The cascade of dams that had been built on the Huai River and its tributaries to reduce flood risks ultimately made the flooding deadlier and the rescue effort more difficult. The Probe International report warns that this development model is being used again today in China’s southwest and it could have equally disastrous consequences.
“If one dam fails, the full force of its ensuing tsunami will be transmitted to the next dam downstream, and so on, potentially creating a deadly domino effect of collapsing dams,” the report says. “A cascade of catastrophic dam failures would almost certainly cause an unprecedented number of casualties and deaths in major downstream population centers, such as Chengdu, and along these major river valleys.”
If such a collapse were to occur today, it could be made more devastating by the chemical industry that’s taken hold along rivers. Li Zechun from the Chinese Academy of Engineering Sciences was present for the aftermath of the Banqiao disaster. In 2005, he told People’s Daily that “Once the chemical plants are flooded, the contamination to the environment is immeasurable.”
And while China’s relief capability has made huge strides since 1975, rescuing those affected from a disaster could still be a major problem. The winding roads on steep mountainsides surrounding rivers in Southwest China experience routine blockages from landslides; even without serious rainstorms. After roads were destroyed in the 2008 Sichuan Earthquake, many who’d survived the initial tremors died from blood loss, shock and exposure while stranded in the following days. China’s total helicopter fleet – which was barely one-thousandth the size of the U.S.’s – simply couldn’t be everywhere it was needed.
However, Lu Youmei, the former head of China Three Gorges Corporation who oversaw the Three Gorges Dam project from 1993-2003, says there’s little to worry about in regards to dam safety.
In his Beijing office, the jovial 79-year-old responds to concerns he’s heard many times before. “Every dam is considered and designed carefully based on hydrology and the most severe flood in history,” he said. “And every dam should be able to bear the highest possible level earthquake.”

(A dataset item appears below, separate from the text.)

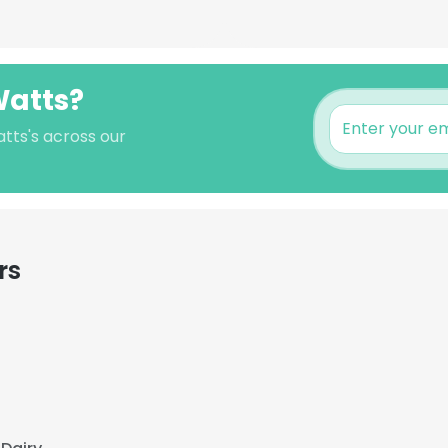
Watts?
tts's across our
rs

He explains that the dam sites are carefully studied to ensure they’re not directly on fault lines. He also points out that the Banqiao Dam was built from clay, whereas new large dams are made with concrete and much more modern technology.
He adds that changing weather patterns are indeed a concern, but one that can easily be addressed. “It’s a very slow process; maybe 100 years,” he said about climate change. “It is possible that some dams will have no water or too much water in the future. If that happens, we can reconstruct. This isn’t a problem.”
As for corruption, Lu says that “tofu construction” isn’t an issue with dam projects either. The corruption cases that were found with the Three Gorges Dam construction mainly involved overpaying contractors, he says, and small and medium-sized dams involve private funding now, which hedges against corruption.
“I don’t believe there’s no corruption at all,” he says. “But overall, the situation is healthy.”
Indeed, few experts have voiced serious concerns that a Banqiao-type event could occur again in China. The disaster resulted from a perfect storm of factors that was finally capped by a literal perfect storm during the height of Mao-era China’s overconfidence in its engineering campaigns.
“Compared with the 1970s, safety measures have certainly improved,” said Peter Bosshard, policy director of International Rivers. “But still, corners are being cut and the environment has become riskier. The geography has become riskier with the move upstream and the risks of climate change are just compounding the natural risks.”
But whether the concerns are over safety or the environment, they’re unlikely to further thwart the opportunity that developers have been waiting nearly a decade for.
“We must proceed,” Zhang Jinxuan, director of the Nujiang National Development and Reform Commission told the EO in 2011. “The resources here are too good. Not to develop is not an option."